5. Weather forecasts--No one writes a weather forecast for the farm area so every day it's like "Hmm, what should I wear today? How about everything and I'll just take off what I don't need." One day it's 85, the next it's 60.

Sunday, October 4, 2009

Sicky McSickerson

Blah, I'm sick. I've been sick since Wednesday. Being sick sucks in the first place, but it especially sucks when you're away from home, which I still feel like I am. If I were back in Lakewood, I would have spent the last 5 days curled up on the couch with Shady at my head and Mister at my feet, with my computer and one of my myriad books, and bowls of Joe's chicken soup (or better yet... Dad's chicken soup). I'd have whiled away the hours in comfort and warmth, often snuggling up to my "hot stick"-- ie the bean filled bag you toss in the microwave for a few minutes and it stays warm for over an hour.
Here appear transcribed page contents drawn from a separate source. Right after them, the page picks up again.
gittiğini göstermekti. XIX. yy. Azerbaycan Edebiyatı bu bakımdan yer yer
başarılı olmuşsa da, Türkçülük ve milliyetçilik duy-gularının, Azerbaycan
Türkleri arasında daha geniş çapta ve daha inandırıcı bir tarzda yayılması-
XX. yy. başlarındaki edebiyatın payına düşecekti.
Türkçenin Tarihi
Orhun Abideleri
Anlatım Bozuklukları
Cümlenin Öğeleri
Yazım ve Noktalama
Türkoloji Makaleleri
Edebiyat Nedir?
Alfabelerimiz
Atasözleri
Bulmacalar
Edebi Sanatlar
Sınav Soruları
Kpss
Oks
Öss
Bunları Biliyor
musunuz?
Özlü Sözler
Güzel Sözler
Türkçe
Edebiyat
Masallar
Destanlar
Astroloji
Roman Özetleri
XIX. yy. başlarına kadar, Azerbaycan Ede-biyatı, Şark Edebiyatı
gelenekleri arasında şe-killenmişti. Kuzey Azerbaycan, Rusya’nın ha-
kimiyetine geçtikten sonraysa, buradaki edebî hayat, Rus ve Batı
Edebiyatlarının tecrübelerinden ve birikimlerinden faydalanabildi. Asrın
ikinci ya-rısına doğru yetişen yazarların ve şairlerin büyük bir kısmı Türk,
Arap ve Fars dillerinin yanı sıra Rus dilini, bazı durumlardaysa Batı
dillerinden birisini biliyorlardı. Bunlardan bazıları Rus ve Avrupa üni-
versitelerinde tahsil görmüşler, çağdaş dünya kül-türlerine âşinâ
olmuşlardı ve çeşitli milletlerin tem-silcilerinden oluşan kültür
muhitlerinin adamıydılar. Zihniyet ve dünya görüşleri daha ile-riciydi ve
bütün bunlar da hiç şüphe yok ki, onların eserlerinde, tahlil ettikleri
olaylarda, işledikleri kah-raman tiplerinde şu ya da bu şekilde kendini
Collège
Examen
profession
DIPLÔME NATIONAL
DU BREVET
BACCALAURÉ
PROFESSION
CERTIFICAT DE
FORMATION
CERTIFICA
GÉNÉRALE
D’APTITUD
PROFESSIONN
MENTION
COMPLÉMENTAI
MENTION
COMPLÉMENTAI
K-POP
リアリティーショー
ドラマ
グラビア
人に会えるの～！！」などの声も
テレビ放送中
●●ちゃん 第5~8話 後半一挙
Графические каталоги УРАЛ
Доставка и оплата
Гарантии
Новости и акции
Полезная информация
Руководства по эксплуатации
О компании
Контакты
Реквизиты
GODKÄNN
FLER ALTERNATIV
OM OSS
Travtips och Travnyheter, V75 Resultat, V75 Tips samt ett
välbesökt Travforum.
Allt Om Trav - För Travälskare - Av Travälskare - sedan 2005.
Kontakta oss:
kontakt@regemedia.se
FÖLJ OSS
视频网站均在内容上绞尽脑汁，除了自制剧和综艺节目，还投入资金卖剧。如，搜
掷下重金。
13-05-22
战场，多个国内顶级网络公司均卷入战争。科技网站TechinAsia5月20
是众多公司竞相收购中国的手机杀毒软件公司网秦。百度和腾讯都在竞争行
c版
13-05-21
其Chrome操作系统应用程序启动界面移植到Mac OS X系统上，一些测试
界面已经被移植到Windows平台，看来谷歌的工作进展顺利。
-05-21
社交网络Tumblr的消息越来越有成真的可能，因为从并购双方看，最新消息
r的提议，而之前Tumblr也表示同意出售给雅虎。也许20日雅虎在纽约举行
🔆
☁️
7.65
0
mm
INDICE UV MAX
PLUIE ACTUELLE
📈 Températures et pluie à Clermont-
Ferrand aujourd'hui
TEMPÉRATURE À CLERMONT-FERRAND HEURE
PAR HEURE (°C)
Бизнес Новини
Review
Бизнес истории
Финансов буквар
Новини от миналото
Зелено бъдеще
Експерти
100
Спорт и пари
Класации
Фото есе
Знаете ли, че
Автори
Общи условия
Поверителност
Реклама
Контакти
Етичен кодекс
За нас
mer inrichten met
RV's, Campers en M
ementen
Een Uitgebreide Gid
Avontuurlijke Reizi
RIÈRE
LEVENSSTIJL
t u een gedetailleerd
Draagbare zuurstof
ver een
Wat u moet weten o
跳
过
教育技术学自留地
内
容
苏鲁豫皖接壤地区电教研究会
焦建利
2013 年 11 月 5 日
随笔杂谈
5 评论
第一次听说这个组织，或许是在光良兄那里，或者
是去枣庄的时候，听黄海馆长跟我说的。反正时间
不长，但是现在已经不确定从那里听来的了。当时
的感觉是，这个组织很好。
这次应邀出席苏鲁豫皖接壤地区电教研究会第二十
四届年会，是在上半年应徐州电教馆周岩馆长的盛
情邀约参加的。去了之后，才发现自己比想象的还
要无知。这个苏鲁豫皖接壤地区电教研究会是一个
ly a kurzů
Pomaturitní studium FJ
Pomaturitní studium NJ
Instead, Nick and I have been at the Farm since Friday with no central heating and exactly one book. (I could only fit 5 in my luggage so I have to limit myself to one book a week, and even then I'll have to find 1-3 more here to fill up the rest of the time...) I'd make my own hot stick except there's no microwave here either. Aaaaand the kitties are back in Santiago. So it has been a bit rough. The best part, though, is the bed warmer. Whoever invented such a device deserves a Nobel Prize for Comfort. While staying at the Farm can sometimes be like glorified camping, the bed warmer keeps it just within the realm of civilization and is the saving grace while I have been sick here. And actually, being sick gives me a reason to stay in it all day :)
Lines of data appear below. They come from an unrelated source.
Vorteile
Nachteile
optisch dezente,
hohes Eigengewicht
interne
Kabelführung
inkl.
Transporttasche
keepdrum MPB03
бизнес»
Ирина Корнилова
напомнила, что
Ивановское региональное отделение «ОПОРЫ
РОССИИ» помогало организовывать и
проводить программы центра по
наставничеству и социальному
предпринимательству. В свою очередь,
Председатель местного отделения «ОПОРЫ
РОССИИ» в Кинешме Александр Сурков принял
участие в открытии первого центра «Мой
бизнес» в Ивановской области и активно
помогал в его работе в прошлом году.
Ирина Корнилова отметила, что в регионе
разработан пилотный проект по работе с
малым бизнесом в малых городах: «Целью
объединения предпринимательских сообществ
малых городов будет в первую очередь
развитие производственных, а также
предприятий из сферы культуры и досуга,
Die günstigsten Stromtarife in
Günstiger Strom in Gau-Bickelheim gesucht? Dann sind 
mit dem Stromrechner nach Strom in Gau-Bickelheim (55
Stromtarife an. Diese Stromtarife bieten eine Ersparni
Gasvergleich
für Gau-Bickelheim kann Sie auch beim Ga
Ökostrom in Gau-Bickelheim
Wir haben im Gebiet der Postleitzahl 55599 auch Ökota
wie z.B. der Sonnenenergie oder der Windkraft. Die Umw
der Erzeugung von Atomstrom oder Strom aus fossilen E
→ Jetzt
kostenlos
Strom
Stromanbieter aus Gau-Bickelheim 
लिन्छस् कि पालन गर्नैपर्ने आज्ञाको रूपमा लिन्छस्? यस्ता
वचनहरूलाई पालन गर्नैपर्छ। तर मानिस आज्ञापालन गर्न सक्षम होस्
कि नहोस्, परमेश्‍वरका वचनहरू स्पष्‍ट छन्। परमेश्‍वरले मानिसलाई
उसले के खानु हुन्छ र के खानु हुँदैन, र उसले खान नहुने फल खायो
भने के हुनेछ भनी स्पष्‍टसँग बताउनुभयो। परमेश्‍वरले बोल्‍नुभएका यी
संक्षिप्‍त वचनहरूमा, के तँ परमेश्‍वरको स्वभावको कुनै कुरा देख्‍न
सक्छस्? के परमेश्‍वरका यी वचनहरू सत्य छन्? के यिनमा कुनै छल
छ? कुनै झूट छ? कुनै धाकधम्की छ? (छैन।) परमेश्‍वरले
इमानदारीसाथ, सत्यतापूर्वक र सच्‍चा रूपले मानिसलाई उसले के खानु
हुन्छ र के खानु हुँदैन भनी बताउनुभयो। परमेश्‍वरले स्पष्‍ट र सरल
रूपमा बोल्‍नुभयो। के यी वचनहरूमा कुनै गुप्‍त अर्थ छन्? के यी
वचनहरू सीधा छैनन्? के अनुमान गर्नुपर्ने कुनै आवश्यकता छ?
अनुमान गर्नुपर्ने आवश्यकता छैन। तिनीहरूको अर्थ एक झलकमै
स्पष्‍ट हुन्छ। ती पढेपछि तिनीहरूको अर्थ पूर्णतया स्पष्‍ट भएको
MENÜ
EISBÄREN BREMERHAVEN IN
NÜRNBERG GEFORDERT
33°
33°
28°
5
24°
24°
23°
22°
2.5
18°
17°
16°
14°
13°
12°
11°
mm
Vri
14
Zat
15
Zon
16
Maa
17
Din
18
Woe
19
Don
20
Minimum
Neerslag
What would a good blog be without a recipe? We devised a tasty soup today to help soothe my throat and clear my sinuses, so I thought I'd share it. It probably tastes good even when you're not sick.

Spicy Mushroom Soup
1 pint mushrooms (we just used white but I bet shiitake would be amazing)
1 onion
1/2 liter chicken stock
2 T paprika (we used spicy)
Cayenne pepper to taste
A bit of butter/oil mix for sauteeing

Chop the onion into little bits and begin sauteeing in a tablespoon or so of butter with a drop of oil on it to keep it from browning. Brush off the mushrooms if necessary and then cut into 1/4" cubes. Add them to the onion and continue to sautee everything until it begins to brown and the mushrooms have reabsorbed their liquid. Add the paprika and sautee for another 2-4 minutes. Add the hot chicken stock and simmer for about 10 minutes. Voila! Add the cayenne to taste, although if you use spicy paprika it may not be necessary. You can also serve with a dollop of cream in it.